• _TASK TO CARRY OUT_
The copy should hold exactly the lines below from the one that contains "X126060000Y-83275000D03*" through the one that contains "X97914943Y-45133600D01*" and nothing else, so no pictures.

• _GIVEN RECORDS_
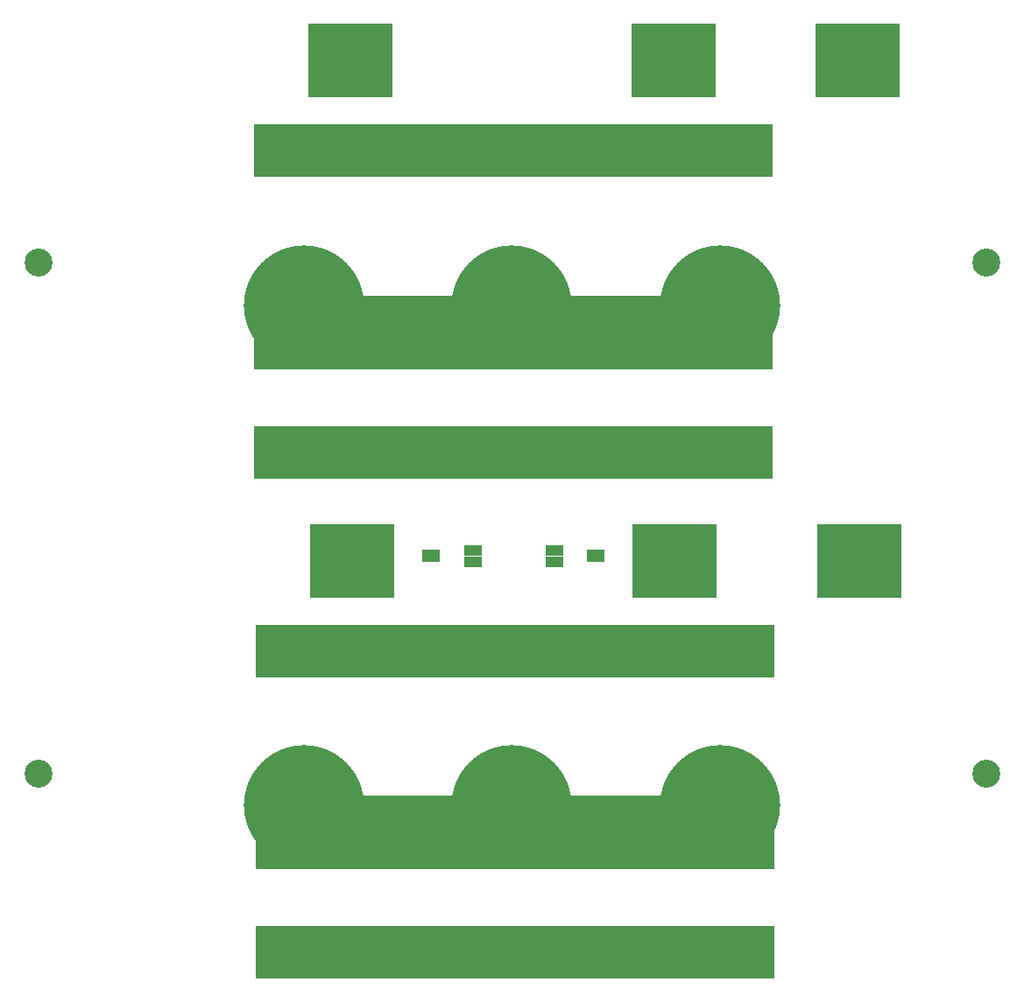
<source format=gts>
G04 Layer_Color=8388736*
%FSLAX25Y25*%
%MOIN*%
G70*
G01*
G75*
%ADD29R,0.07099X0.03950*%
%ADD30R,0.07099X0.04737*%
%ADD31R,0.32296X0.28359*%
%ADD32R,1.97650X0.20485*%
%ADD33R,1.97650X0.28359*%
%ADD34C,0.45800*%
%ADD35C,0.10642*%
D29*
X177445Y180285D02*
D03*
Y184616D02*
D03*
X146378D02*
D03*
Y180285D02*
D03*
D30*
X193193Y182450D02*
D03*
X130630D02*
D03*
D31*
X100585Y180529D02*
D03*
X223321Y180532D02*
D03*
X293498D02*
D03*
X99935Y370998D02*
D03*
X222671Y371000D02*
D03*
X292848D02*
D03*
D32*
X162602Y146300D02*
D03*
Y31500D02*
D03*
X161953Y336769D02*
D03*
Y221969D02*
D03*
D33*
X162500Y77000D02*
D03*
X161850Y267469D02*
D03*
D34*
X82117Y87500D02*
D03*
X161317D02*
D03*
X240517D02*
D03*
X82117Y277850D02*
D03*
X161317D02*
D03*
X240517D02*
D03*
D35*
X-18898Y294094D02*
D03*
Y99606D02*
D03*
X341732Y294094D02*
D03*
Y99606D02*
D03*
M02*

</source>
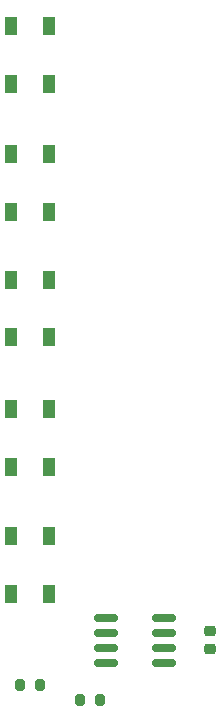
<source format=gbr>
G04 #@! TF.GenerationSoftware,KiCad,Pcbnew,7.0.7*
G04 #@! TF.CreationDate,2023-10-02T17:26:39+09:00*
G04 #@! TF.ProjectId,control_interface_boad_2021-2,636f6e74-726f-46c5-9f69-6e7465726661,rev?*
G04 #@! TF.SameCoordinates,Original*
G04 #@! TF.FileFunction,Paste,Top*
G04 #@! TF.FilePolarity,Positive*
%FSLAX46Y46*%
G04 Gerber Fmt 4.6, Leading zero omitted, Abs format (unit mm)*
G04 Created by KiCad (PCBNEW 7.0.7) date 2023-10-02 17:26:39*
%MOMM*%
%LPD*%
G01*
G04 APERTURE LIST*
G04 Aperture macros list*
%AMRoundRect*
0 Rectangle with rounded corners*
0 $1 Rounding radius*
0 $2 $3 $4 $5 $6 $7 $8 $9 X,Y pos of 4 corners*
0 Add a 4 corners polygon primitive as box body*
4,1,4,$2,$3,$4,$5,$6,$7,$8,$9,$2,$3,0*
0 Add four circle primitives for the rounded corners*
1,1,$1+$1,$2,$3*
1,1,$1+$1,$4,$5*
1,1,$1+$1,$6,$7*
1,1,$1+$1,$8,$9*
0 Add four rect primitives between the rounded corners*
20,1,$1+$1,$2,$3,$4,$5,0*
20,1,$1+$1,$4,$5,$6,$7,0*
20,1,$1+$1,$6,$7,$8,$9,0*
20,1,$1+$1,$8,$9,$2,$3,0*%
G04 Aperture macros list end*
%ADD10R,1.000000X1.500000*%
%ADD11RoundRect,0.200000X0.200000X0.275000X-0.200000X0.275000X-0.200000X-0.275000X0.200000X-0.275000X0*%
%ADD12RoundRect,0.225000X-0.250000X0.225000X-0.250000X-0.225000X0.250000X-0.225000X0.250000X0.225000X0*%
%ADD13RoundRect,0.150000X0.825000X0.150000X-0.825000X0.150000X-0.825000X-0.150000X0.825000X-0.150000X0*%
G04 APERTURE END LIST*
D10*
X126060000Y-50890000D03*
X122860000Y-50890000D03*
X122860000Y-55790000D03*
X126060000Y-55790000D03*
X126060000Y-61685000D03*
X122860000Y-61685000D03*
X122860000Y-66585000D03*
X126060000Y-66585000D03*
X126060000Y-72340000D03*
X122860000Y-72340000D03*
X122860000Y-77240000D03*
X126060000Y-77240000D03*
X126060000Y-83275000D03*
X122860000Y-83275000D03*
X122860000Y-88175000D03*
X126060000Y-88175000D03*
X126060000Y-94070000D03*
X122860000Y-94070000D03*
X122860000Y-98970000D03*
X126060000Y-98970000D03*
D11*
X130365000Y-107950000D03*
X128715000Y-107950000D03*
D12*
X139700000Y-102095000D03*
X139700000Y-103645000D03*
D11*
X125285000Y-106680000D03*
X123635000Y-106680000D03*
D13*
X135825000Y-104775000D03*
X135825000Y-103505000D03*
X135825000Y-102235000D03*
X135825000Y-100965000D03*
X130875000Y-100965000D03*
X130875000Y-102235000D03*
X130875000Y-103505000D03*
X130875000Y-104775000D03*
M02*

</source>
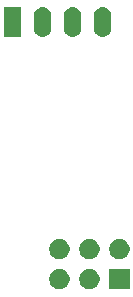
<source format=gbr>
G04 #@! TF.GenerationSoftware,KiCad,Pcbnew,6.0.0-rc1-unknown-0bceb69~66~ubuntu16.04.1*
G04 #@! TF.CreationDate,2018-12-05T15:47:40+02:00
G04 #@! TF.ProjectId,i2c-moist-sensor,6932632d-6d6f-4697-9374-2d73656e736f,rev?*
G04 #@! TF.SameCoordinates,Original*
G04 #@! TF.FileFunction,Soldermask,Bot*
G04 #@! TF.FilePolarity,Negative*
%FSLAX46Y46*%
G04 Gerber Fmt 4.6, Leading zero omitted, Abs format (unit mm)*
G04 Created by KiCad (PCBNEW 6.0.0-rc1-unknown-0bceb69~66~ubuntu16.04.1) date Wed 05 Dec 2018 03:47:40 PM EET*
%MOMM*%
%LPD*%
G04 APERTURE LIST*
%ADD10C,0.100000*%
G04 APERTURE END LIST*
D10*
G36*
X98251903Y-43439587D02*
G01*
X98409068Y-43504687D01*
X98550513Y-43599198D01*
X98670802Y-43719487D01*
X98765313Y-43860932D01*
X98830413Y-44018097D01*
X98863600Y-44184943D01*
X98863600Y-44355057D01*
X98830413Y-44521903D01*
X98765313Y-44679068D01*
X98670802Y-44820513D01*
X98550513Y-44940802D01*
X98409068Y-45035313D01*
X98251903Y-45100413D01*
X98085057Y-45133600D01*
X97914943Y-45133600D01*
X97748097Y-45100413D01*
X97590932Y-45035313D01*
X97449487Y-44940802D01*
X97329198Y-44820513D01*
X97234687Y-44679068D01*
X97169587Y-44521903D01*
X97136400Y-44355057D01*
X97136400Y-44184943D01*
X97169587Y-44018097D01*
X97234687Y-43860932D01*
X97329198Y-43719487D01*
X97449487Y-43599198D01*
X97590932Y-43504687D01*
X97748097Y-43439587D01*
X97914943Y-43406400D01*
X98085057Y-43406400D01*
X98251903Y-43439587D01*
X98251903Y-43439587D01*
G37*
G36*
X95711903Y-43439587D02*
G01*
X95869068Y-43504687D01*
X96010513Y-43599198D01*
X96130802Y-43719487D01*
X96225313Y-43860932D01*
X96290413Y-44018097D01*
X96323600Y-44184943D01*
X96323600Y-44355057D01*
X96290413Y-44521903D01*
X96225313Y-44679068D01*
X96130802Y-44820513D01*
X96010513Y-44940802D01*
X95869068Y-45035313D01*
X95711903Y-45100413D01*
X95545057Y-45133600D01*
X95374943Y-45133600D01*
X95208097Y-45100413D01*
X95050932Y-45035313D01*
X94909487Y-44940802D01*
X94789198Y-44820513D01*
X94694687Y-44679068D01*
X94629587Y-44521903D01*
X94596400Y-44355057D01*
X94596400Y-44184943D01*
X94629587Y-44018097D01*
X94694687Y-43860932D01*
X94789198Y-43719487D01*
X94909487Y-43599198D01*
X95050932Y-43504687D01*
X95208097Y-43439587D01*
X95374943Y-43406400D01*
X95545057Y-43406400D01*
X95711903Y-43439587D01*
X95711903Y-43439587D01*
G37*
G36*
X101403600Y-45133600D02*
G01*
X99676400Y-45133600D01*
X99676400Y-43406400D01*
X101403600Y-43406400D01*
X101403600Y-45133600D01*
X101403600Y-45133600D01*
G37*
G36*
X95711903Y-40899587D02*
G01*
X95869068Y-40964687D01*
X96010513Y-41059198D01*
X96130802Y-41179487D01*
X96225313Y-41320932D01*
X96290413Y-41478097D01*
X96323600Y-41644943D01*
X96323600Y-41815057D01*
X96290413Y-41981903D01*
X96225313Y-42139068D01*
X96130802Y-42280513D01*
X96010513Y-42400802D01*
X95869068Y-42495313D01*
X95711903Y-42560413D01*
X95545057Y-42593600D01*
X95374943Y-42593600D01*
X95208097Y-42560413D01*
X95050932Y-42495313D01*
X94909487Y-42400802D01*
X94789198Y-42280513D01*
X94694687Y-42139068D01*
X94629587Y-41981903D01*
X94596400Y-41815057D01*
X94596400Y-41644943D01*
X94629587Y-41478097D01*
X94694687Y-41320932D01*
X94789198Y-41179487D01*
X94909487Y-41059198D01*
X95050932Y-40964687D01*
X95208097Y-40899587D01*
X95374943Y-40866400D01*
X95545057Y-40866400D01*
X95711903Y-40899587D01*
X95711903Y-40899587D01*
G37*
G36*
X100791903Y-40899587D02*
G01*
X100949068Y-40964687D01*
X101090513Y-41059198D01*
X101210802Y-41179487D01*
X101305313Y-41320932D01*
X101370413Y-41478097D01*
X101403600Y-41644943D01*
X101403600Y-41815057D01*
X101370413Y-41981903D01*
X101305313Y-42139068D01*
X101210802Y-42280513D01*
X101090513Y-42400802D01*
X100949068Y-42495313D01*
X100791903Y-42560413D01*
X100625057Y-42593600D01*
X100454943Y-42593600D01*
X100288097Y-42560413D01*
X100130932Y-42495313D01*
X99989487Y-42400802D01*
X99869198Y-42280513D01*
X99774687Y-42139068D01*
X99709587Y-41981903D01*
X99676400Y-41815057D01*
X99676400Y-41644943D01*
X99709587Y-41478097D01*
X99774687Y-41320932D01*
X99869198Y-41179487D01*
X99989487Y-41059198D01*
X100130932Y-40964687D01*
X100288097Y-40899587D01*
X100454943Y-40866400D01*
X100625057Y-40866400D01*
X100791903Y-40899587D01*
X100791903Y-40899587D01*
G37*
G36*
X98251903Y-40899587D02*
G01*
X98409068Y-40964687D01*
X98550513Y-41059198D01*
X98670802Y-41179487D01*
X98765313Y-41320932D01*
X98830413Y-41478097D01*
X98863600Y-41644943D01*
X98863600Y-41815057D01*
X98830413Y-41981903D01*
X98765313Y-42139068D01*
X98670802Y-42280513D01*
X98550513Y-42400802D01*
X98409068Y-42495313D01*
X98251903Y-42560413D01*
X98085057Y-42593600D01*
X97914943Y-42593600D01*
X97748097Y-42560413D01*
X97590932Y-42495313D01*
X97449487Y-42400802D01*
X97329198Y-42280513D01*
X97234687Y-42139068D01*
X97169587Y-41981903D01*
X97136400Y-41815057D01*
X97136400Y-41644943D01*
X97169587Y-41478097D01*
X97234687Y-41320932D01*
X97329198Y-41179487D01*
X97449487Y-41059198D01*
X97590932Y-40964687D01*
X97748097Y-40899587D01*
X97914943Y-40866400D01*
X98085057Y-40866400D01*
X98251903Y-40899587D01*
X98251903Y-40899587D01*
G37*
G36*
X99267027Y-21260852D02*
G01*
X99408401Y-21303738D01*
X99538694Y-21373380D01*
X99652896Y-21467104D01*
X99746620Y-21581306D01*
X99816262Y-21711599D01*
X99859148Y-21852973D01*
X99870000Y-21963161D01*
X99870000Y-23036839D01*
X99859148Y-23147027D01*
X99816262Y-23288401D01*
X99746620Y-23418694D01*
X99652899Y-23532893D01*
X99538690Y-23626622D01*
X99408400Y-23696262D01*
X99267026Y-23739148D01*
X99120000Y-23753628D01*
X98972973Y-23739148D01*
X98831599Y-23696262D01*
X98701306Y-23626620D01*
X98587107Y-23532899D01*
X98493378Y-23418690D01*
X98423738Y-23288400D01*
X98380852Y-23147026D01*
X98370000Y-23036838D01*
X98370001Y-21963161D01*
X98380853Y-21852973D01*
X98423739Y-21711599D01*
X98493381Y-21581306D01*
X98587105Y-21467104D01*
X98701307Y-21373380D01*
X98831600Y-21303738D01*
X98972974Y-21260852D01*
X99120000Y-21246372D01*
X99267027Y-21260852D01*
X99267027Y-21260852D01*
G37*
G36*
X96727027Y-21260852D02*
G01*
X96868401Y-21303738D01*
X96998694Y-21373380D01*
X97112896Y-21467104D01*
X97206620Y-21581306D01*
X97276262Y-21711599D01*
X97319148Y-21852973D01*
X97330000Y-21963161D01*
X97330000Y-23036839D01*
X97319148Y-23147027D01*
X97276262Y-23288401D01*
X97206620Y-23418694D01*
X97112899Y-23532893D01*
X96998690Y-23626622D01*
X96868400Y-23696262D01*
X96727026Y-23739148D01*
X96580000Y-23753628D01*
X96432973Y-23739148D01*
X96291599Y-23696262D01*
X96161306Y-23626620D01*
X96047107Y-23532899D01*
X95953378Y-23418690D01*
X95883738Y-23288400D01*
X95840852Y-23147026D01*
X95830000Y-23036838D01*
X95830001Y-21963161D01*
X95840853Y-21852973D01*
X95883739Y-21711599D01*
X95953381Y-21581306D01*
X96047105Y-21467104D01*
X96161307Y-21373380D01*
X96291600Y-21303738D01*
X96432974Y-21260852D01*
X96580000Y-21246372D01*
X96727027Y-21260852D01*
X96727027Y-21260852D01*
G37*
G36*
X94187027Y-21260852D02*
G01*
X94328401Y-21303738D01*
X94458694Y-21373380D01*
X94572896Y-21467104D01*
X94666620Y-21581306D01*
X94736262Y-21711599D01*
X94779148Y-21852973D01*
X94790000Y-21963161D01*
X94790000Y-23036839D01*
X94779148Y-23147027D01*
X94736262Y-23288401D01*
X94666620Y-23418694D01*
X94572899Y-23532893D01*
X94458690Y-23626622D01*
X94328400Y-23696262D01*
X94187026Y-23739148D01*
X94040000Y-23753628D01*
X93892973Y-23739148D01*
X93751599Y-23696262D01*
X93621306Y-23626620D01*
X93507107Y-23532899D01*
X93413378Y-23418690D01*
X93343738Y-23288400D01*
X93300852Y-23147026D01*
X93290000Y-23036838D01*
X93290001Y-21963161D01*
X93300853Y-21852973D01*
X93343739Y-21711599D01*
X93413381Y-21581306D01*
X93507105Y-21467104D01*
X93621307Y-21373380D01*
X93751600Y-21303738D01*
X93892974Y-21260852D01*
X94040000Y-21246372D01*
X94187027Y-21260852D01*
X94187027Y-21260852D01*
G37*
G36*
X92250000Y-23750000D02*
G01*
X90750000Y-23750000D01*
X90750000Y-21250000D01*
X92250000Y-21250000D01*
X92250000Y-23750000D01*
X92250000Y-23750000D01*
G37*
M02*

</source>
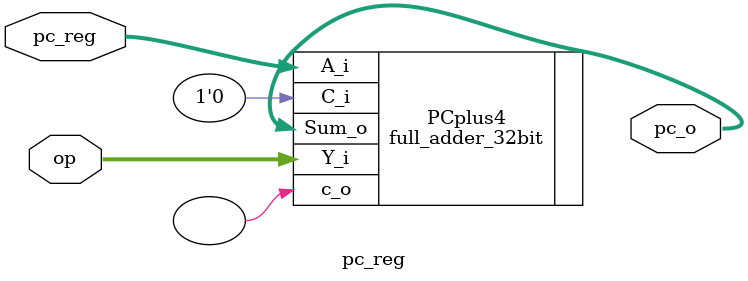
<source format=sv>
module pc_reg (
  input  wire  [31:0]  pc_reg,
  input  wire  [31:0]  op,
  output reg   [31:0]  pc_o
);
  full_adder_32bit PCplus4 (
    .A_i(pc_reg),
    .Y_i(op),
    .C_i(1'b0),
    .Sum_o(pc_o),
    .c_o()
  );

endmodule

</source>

• _RESPONSE TO THIS EXERCISE_
X126060000Y-83275000D03*
X122860000Y-83275000D03*
X122860000Y-88175000D03*
X126060000Y-88175000D03*
X126060000Y-94070000D03*
X122860000Y-94070000D03*
X122860000Y-98970000D03*
X126060000Y-98970000D03*
D11*
X130365000Y-107950000D03*
X128715000Y-107950000D03*
D12*
X139700000Y-102095000D03*
X139700000Y-103645000D03*
D11*
X125285000Y-106680000D03*
X123635000Y-106680000D03*
D13*
X135825000Y-104775000D03*
X135825000Y-103505000D03*
X135825000Y-102235000D03*
X135825000Y-100965000D03*
X130875000Y-100965000D03*
X130875000Y-102235000D03*
X130875000Y-103505000D03*
X130875000Y-104775000D03*
M02*

</source>
<source format=gbr>
G04 #@! TF.GenerationSoftware,KiCad,Pcbnew,6.0.0-rc1-unknown-0bceb69~66~ubuntu16.04.1*
G04 #@! TF.CreationDate,2018-12-05T15:47:40+02:00
G04 #@! TF.ProjectId,i2c-moist-sensor,6932632d-6d6f-4697-9374-2d73656e736f,rev?*
G04 #@! TF.SameCoordinates,Original*
G04 #@! TF.FileFunction,Soldermask,Bot*
G04 #@! TF.FilePolarity,Negative*
%FSLAX46Y46*%
G04 Gerber Fmt 4.6, Leading zero omitted, Abs format (unit mm)*
G04 Created by KiCad (PCBNEW 6.0.0-rc1-unknown-0bceb69~66~ubuntu16.04.1) date Wed 05 Dec 2018 03:47:40 PM EET*
%MOMM*%
%LPD*%
G04 APERTURE LIST*
%ADD10C,0.100000*%
G04 APERTURE END LIST*
D10*
G36*
X98251903Y-43439587D02*
G01*
X98409068Y-43504687D01*
X98550513Y-43599198D01*
X98670802Y-43719487D01*
X98765313Y-43860932D01*
X98830413Y-44018097D01*
X98863600Y-44184943D01*
X98863600Y-44355057D01*
X98830413Y-44521903D01*
X98765313Y-44679068D01*
X98670802Y-44820513D01*
X98550513Y-44940802D01*
X98409068Y-45035313D01*
X98251903Y-45100413D01*
X98085057Y-45133600D01*
X97914943Y-45133600D01*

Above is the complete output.